The experimental system is shown in Fig. 1. The picosecond pulsed fiber laser is composed of an oscillator seed and a three-stage amplification structure. The narrow-linewidth picosecond pulsed seed source is a linear cavity semiconductor saturable absorber mirror (SESAM) mode-locked fiber oscillator operating at 1064 nm, whose structure is shown in Fig. 2. A 976 nm semiconductor laser diode (LD) pumps a single-clad polarization-maintaining ytterbium-doped active fiber with a core absorption of 250 dB/m through a 976/1064 nm wavelength division multiplexer (WDM). A SESAM with a modulation depth of 32% and a relaxation time of 3 ps is used as the high-reflection mirror to form the resonant cavity. When the saturable absorber is in the saturated state, the signal light passes through the saturable absorber completely and is reflected by the end mirror with nearly 100% reflection to ensure the stability of the oscillation system. To reduce the mode-locking threshold, a fiber Bragg grating (FBG) with a 3 dB bandwidth of 0.1 nm, a center wavelength of 1064.2 nm, and a reflectivity of 70% is used as the coupling grating at the output end of the oscillator system. The seed light is amplified in the main amplification system after passing through two pre-amplification stages. The gain fiber in the main amplification stage has a core diameter of 30 μm, a cladding absorption of 7.2 dB/m at 976 nm, a core numerical aperture of 0.06, an inner cladding diameter of 250 μm, and a cladding numerical aperture of 0.46. This experiment explores the influence of the properties of the signal light injected into the main amplification system on the final output laser power and Raman suppression ratio.
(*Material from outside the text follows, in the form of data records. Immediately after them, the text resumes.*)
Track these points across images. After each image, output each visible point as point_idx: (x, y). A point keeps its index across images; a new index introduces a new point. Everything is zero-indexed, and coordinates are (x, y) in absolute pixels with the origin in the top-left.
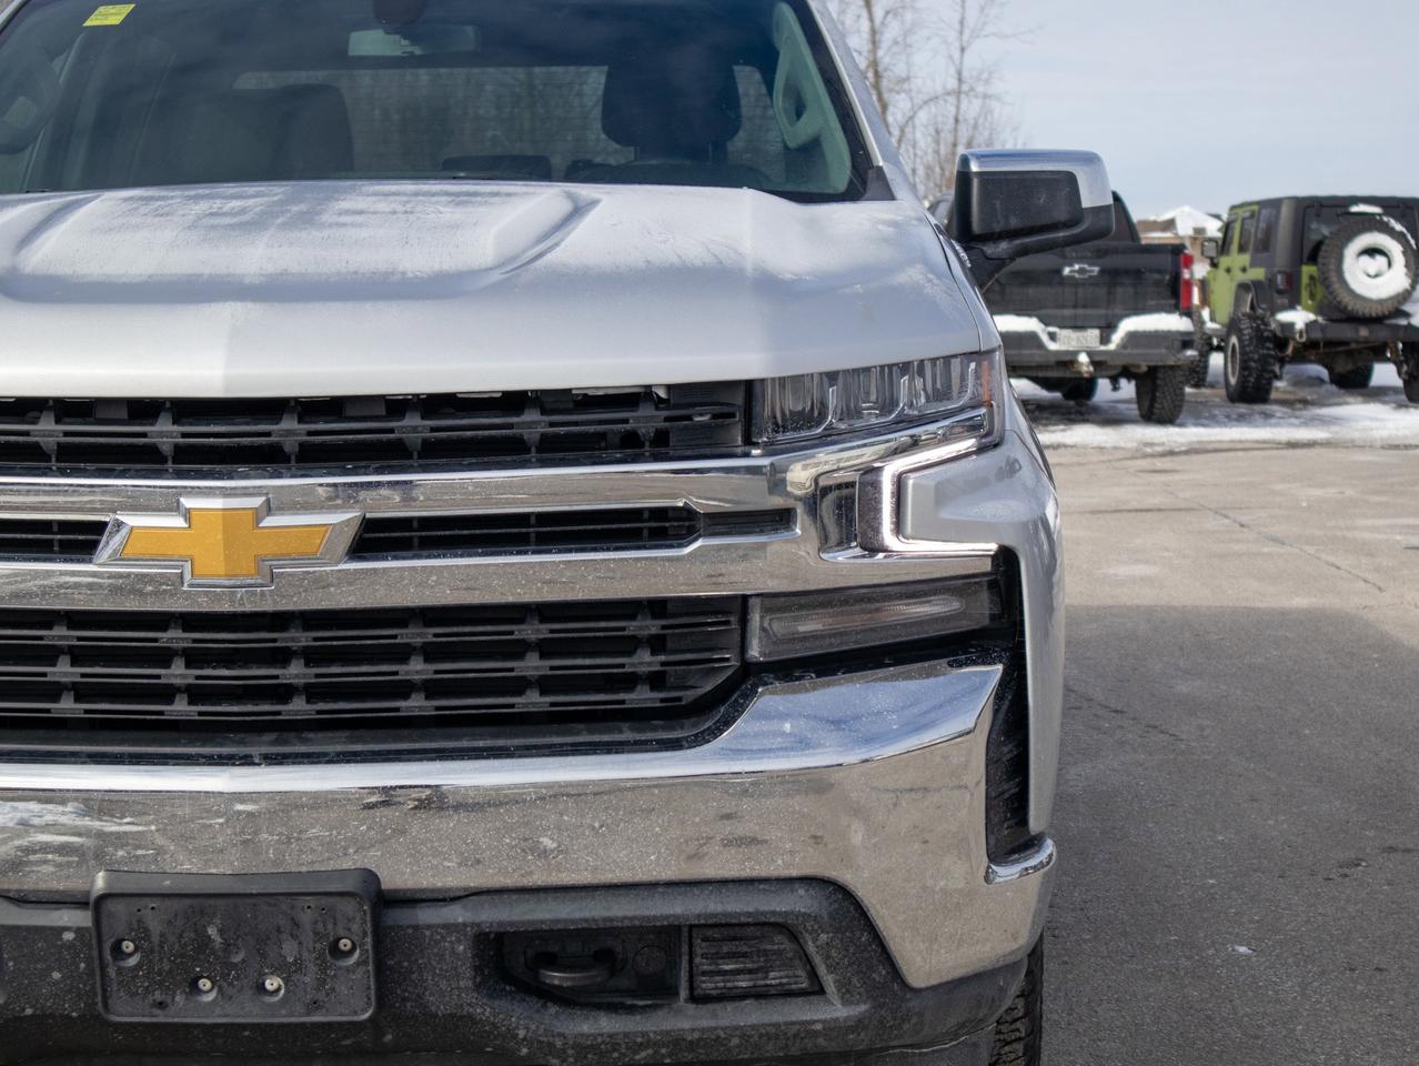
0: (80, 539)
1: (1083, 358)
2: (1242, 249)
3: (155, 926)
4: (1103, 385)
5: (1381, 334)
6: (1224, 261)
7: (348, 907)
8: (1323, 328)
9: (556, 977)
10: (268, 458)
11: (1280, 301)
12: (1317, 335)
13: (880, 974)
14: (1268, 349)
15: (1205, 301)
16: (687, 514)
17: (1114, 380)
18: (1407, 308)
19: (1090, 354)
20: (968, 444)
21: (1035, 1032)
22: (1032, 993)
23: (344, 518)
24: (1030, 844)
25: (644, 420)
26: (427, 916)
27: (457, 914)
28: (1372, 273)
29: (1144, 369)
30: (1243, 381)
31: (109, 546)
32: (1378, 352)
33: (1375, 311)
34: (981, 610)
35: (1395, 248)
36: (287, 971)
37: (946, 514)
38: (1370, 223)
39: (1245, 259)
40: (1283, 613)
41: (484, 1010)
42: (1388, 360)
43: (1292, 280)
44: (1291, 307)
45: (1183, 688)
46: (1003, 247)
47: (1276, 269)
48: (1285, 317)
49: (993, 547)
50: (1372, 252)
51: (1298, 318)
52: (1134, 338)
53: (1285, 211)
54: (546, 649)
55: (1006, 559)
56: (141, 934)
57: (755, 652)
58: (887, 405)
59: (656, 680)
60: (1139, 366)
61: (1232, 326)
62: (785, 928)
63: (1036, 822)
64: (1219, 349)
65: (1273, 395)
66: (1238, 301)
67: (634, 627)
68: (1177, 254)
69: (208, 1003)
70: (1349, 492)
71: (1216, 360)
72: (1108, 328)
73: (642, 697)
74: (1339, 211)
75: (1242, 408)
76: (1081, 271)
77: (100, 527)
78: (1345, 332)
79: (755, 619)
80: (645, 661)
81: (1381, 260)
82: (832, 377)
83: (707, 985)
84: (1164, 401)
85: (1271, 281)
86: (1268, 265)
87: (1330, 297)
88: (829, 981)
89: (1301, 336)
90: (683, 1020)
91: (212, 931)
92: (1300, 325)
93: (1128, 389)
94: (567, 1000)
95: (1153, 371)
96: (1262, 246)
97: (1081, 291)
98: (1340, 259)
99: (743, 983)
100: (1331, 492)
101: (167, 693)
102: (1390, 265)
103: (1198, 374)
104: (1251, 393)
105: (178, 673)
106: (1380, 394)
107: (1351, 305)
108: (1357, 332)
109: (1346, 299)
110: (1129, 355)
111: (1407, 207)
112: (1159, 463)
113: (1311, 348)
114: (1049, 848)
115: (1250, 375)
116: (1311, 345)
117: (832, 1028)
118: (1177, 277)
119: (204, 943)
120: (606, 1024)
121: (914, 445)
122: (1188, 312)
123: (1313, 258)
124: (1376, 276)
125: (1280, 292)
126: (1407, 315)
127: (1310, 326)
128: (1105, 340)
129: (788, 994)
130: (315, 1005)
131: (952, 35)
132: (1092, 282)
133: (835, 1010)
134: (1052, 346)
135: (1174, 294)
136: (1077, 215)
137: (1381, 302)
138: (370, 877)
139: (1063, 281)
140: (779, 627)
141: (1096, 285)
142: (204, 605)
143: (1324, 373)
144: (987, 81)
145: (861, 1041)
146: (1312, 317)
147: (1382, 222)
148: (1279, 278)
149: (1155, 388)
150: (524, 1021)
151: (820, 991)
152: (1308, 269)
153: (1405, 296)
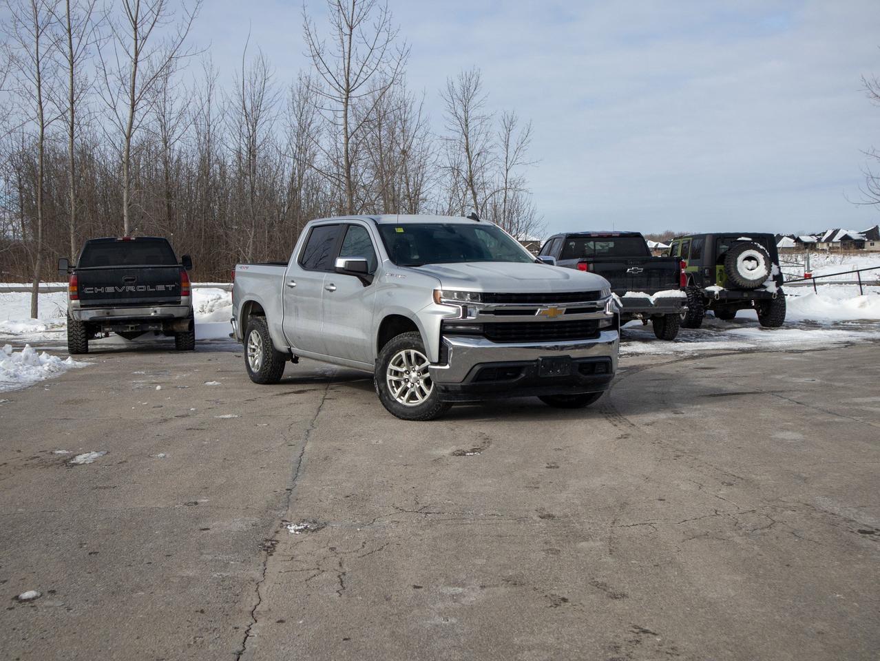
8: (727, 294)
11: (707, 281)
12: (724, 297)
14: (700, 303)
18: (765, 284)
28: (750, 268)
33: (751, 285)
35: (760, 257)
38: (748, 246)
42: (753, 307)
43: (712, 272)
44: (712, 284)
47: (704, 267)
48: (709, 289)
50: (750, 258)
51: (716, 289)
52: (660, 301)
53: (708, 241)
60: (660, 314)
65: (703, 324)
74: (733, 240)
76: (635, 270)
78: (737, 295)
81: (754, 262)
85: (702, 272)
86: (700, 265)
87: (731, 280)
89: (717, 298)
92: (716, 293)
96: (694, 256)
97: (635, 279)
98: (736, 262)
102: (758, 265)
104: (693, 323)
107: (741, 283)
108: (742, 295)
109: (738, 280)
110: (658, 309)
111: (763, 238)
115: (692, 315)
116: (722, 301)
118: (679, 272)
123: (722, 261)
124: (751, 270)
125: (707, 277)
126: (765, 287)
127: (721, 293)
131: (502, 164)
132: (641, 275)
135: (678, 281)
137: (754, 281)
139: (626, 275)
141: (642, 277)
146: (722, 288)
147: (754, 245)
148: (706, 270)
149: (664, 324)
152: (719, 267)
153: (765, 278)
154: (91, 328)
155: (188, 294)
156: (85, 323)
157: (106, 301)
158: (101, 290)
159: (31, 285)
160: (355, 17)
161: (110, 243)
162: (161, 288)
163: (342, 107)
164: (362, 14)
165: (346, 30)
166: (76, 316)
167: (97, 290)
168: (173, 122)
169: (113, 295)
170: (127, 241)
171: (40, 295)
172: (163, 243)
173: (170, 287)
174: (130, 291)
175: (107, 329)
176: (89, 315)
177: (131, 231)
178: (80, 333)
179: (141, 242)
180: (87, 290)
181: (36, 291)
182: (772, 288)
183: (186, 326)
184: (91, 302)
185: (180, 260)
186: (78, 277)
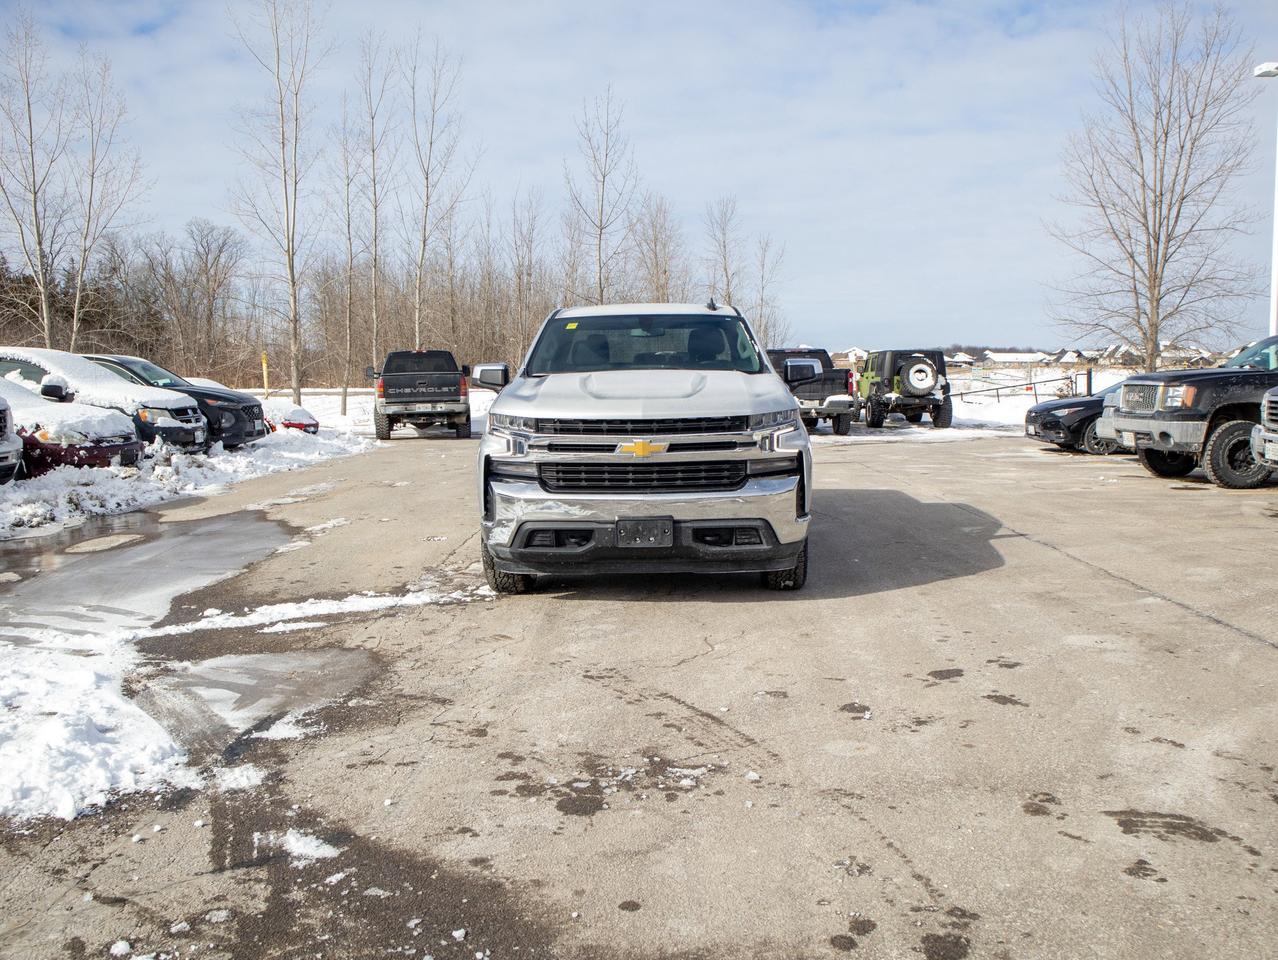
0: (611, 448)
1: (813, 411)
2: (872, 370)
3: (628, 527)
4: (821, 420)
5: (924, 402)
6: (866, 374)
7: (667, 522)
8: (902, 400)
9: (708, 538)
10: (650, 431)
11: (886, 389)
12: (900, 402)
13: (775, 540)
14: (882, 407)
15: (859, 389)
16: (735, 443)
17: (825, 419)
18: (933, 392)
19: (815, 409)
20: (792, 429)
21: (806, 561)
22: (806, 546)
23: (666, 444)
24: (805, 515)
25: (726, 424)
26: (683, 525)
27: (689, 525)
28: (920, 379)
29: (835, 414)
30: (872, 419)
31: (618, 450)
32: (924, 408)
33: (921, 393)
34: (795, 464)
35: (929, 370)
36: (655, 536)
37: (788, 443)
38: (919, 361)
39: (873, 374)
40: (877, 491)
41: (694, 545)
42: (927, 412)
43: (891, 381)
44: (891, 392)
45: (845, 509)
46: (796, 383)
47: (885, 377)
48: (888, 395)
49: (797, 451)
50: (920, 371)
51: (893, 396)
52: (832, 403)
53: (888, 356)
54: (706, 471)
55: (800, 454)
56: (625, 529)
57: (748, 472)
58: (775, 420)
59: (728, 478)
60: (833, 414)
61: (869, 399)
62: (755, 529)
63: (807, 510)
64: (864, 407)
65: (884, 424)
66: (870, 389)
67: (724, 466)
68: (847, 373)
69: (638, 543)
70: (906, 457)
71: (863, 411)
72: (822, 400)
73: (725, 481)
74: (908, 356)
75: (872, 429)
77: (616, 446)
78: (911, 401)
79: (748, 465)
80: (726, 473)
81: (923, 374)
82: (764, 415)
83: (739, 541)
84: (843, 427)
85: (883, 382)
86: (882, 376)
87: (905, 388)
88: (764, 541)
89: (894, 403)
90: (734, 548)
91: (640, 528)
92: (893, 399)
93: (830, 422)
94: (710, 543)
95: (839, 415)
96: (879, 369)
98: (908, 374)
99: (746, 541)
100: (900, 457)
101: (628, 480)
102: (927, 376)
103: (857, 417)
104: (876, 424)
105: (630, 476)
106: (924, 424)
107: (913, 391)
108: (915, 401)
109: (911, 389)
110: (830, 410)
111: (932, 354)
112: (840, 448)
113: (899, 407)
114: (810, 516)
115: (875, 417)
116: (898, 406)
117: (765, 551)
118: (847, 381)
119: (638, 530)
120: (718, 549)
121: (779, 429)
122: (851, 394)
123: (898, 374)
124: (922, 380)
125: (886, 386)
126: (933, 395)
127: (897, 398)
128: (821, 404)
129: (755, 544)
130: (660, 544)
133: (765, 547)
134: (802, 407)
135: (846, 388)
136: (814, 375)
137: (923, 390)
138: (671, 517)
140: (754, 467)
142: (637, 462)
143: (904, 417)
144: (773, 301)
145: (770, 554)
146: (898, 395)
147: (923, 360)
148: (886, 381)
149: (839, 421)
150: (702, 548)
151: (762, 543)
152: (896, 378)
153: (933, 388)
154: (393, 419)
155: (466, 394)
156: (389, 416)
157: (404, 399)
158: (401, 391)
159: (341, 390)
160: (607, 167)
161: (406, 355)
162: (445, 389)
163: (597, 241)
164: (613, 165)
165: (601, 178)
166: (382, 411)
167: (398, 391)
168: (458, 244)
169: (410, 395)
170: (419, 354)
171: (348, 398)
172: (448, 357)
173: (453, 389)
174: (423, 392)
175: (405, 421)
176: (393, 409)
177: (421, 345)
178: (385, 423)
179: (431, 354)
180: (391, 391)
181: (345, 395)
182: (939, 395)
183: (463, 419)
184: (393, 400)
185: (460, 368)
186: (384, 381)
The output power of the secondary preamplifier is controlled at 1.5 W. In the main amplification system, the length of the gain fiber is 2.3 m, and the fiber length of the passive devices such as cladding power stripper (CPS) and quartz block head (QBH) at the back end is optimized to 1.5 m. When the pump power is increased to 140 W, the maximum output power is 103 W, with a slope efficiency of 72.8%. The output results are shown in Fig. 5. Figure 5(a) shows the variation of the output laser power with the pump power. Figure 5(b) shows the output spectrum at the maximum output power of 103 W. At this time, due to the influence of the self-phase modulation (SPM) effect, the output spectrum is significantly broadened, as shown in the inset in Fig. 5(b). The SRS suppression ratio is 35 dB, and the polarization extinction ratio is 15 dB. Further power amplification is limited by the SRS effect. Figure 5(c) shows a schematic diagram of the final output pulse duration, which is broadened to 32.4 ps, with a repetition rate of 29 MHz and a 3 dB spectral width of 0.42 nm. The beam quality and beam waist profile at the maximum output power measured by the beam quality analyzer are shown in Fig. 5(d), with a beam quality factor M² of 1.11 (transverse beam quality factor Mx2=1.13 and longitudinal beam quality factor My2=1.09).
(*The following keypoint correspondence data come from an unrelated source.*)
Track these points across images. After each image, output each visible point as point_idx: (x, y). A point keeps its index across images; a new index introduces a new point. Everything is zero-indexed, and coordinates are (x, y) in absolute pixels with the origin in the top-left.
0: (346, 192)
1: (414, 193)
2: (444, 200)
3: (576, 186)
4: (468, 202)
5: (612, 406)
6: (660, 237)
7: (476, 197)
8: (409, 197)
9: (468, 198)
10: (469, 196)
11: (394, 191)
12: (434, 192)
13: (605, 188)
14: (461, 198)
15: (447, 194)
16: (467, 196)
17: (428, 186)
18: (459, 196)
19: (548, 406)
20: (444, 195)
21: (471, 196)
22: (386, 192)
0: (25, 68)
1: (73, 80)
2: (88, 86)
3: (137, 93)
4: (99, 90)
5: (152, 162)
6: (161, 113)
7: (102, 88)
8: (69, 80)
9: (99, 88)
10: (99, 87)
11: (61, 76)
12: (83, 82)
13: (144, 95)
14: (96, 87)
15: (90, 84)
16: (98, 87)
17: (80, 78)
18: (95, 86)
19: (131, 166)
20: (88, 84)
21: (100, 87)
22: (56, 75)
This paper discusses a narrow-linewidth picosecond pulsed fiber laser with a MOPA structure. The mode-locked seed source built independently by SESAM is amplified through three stages to achieve high peak-power laser output. The experiment investigates the influence of the injection power of the main amplification stage on the Raman threshold of the final output signal during the picosecond pulse amplification process. The main amplification system adopts high-absorption polarization-maintaining gain fibers. By optimizing the output power of the secondary pre-amplification and the system structure, a laser output with a central wavelength of 1064.2 nm, an average power of 103 W, a repetition rate of 29 MHz, a pulse duration of 32.4 ps, and a peak power of 110.9 kW is achieved. At this time, the Raman suppression ratio is 35 dB, the polarization extinction ratio is 15 dB, and the M² is 1.11. Further power enhancement is limited by the SRS effect.